Exposure of mice to nickel nanoparticles

Mice were exposed to Nano-Ni by intratracheal instillation as described previously (Mo et al. 2019; Wan et al. 2017; Zhang et al. 1998; Zhang et al. 2003). The intratracheal instillation model is an easy and reliable method compared with an inhalation study, and has been widely used to identify particle toxicity and to compare responses to different particle types (Driscoll et al. 2000). The C57BL/6J (WT) and miR-21 KO mice with similar age and weight were randomly assigned to physiological saline-instilled (control) or Nano-Ni-instilled groups. Under anesthesia, mouse neck skin was opened by a small midline incision and the trachea was isolated. Then, 10, 20, 50, or 100 μg of Nano-Ni in 50 μL physiological saline were instilled intratracheally by a syringe with a 28G1/2 needle under anesthesia (Mo et al. 2019; Wan et al. 2017). Control mice were instilled with 50 μL physiological saline. Immediately after instillation, the skin was closed with a monofilament nylon suture. Sutures were removed in 7–10 days.
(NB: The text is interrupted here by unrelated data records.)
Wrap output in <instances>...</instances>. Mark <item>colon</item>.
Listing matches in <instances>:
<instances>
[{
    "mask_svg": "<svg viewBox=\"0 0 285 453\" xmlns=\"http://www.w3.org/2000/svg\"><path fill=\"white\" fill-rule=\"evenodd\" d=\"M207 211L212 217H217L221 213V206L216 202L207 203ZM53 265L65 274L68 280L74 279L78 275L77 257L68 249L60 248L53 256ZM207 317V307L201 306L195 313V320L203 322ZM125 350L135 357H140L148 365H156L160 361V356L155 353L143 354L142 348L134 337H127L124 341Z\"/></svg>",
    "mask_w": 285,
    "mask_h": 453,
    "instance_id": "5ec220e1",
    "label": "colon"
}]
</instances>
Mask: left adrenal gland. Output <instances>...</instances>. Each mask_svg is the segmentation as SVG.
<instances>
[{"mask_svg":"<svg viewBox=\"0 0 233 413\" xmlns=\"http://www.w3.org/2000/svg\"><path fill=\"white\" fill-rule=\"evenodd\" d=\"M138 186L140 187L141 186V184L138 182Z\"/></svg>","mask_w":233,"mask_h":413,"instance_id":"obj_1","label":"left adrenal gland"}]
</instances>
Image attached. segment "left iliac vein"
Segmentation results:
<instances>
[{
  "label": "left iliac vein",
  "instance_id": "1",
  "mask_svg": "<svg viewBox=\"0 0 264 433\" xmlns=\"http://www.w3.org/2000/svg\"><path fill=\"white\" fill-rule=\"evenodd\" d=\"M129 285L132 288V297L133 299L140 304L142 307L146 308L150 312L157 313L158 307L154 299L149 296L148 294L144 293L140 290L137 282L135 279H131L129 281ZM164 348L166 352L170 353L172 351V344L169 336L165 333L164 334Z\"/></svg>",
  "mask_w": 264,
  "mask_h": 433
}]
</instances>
The mice were sacrificed at multiple time points following instillation of Nano-Ni.

BAL and BALF analysis

BALF was collected to assess lung inflammatory responses after Nano-Ni instillation as described previously (Mo et al. 2019; Wan et al. 2017; Zhang et al. 1998; Zhang et al. 2003). Briefly, mice were anesthetized by an overdose injection of tribromoethanol into the abdominal cavity, and the abdominal aorta was severed. The trachea was exposed and cannulated, allowing the lungs to be lavaged with 0.5 mL of ice-cold sterile 1x PBS containing 0.4 mM EDTA. The lavage fluid was retrieved by gentle massage. The procedure was repeated another five times. The first and second collected lavage fluid samples were pooled together and centrifuged at 200 g for 5 min at 4°C. The supernatant was collected and stored at −80°C for subsequent analysis of biochemical markers, proinflammatory cytokines, and MMP-2/9 protein levels and activities. The cells in the BALF were pooled together. The total number of cells in BALF was calculated based on the number of cells counted under microscope using a hemocytometer. The cell differential was evaluated on a cytospin slide stained with Giemsa and May-Grünwald stains (Sigma-Aldrich, St. Louis, MO, USA).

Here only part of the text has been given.